Les scientifiques alertent sur un risque d'effondrement de l'écosystème de la Grande Barrière de corail, en Australie, en raison du phénomène climatique El Niño. Selon une étude publiée dans la revue Nature, les températures océaniques élevées provoquées par El Niño pourraient entraîner un blanchissement massif et irréversible des coraux.
Un blanchissement sans précédent
Le blanchissement des coraux se produit lorsque les algues symbiotiques, qui leur fournissent nourriture et couleur, sont expulsées en raison du stress thermique. Sans ces algues, les coraux blanchissent et risquent de mourir. L'étude indique que si les températures continuent d'augmenter, jusqu'à 90% des récifs pourraient être touchés d'ici 2050.
Les chercheurs de l'Université de Sydney ont modélisé l'impact d'El Niño sur la Grande Barrière. Ils prévoient que les épisodes de blanchissement pourraient devenir annuels d'ici 2040, rendant la récupération des coraux impossible. "Nous sommes confrontés à une perte potentielle de l'un des écosystèmes les plus riches de la planète", a déclaré le professeur John Smith, co-auteur de l'étude.
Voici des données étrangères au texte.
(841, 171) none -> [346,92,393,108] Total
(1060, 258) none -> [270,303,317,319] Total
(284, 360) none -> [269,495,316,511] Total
Conséquences économiques et écologiques
La Grande Barrière de corail génère environ 6,4 milliards de dollars australiens par an grâce au tourisme et à la pêche. Son effondrement aurait des répercussions désastreuses sur l'économie locale et la biodiversité marine. Plus de 1 500 espèces de poissons et 400 types de coraux dépendent de cet écosystème.
Selon le rapport, les efforts de conservation actuels sont insuffisants face à l'ampleur du réchauffement climatique. "Même si nous réduisons les émissions de gaz à effet de serre, l'inertie du système climatique signifie que nous subirons encore les conséquences d'El Niño pendant des décennies", a averti le Dr. Jane Doe, océanographe à l'Université de Queensland.
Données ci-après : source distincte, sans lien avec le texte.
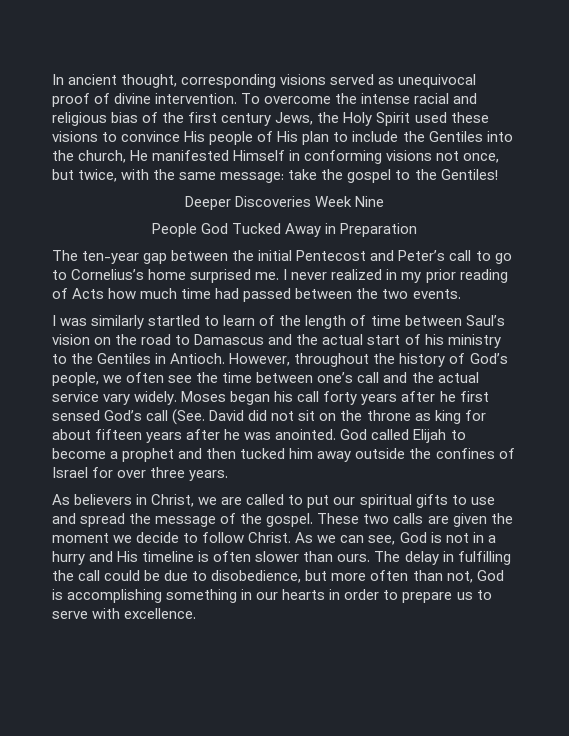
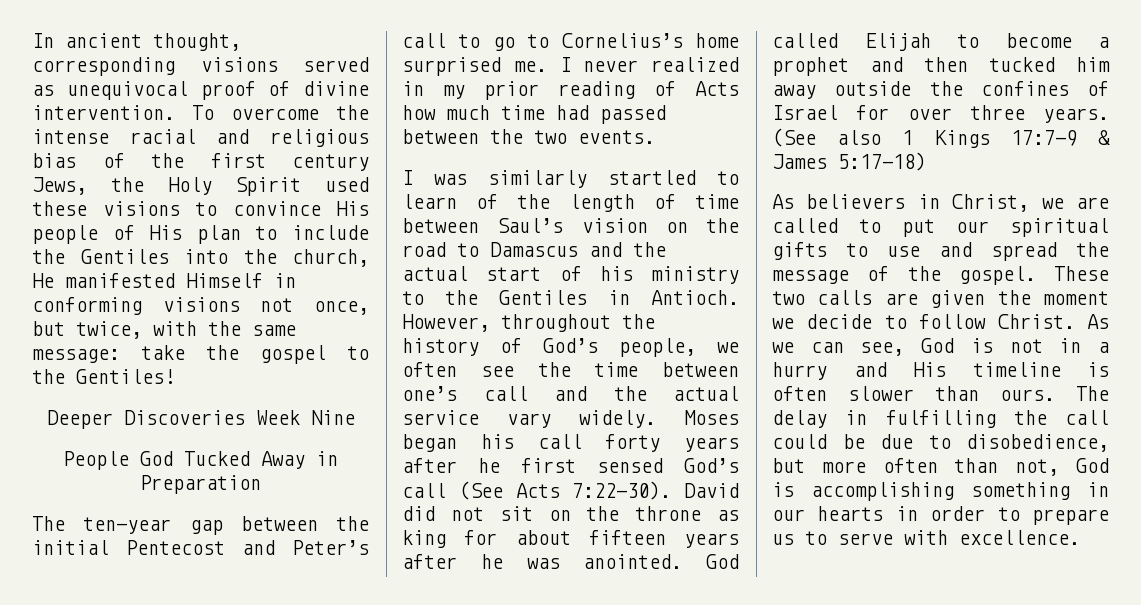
[172,409,206,425] (See. -> [458,481,672,500] (See Acts 7:22-30).
(229, 475) none -> [772,128,1110,148] [772,152,926,171] (See also 1 Kings 17:7-9 & James 5:17-18)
Appel à une action urgente
Les scientifiques appellent les gouvernements à intensifier leurs actions pour limiter le réchauffement climatique à 1,5°C, conformément à l'Accord de Paris. Ils recommandent également de réduire la pollution locale et de limiter la surpêche pour renforcer la résilience des récifs.
L'Australie a déjà investi 2 milliards de dollars dans des programmes de protection, mais les experts estiment que des mesures plus drastiques sont nécessaires. "Nous avons une fenêtre d'opportunité très étroite pour agir", a conclu le professeur Smith.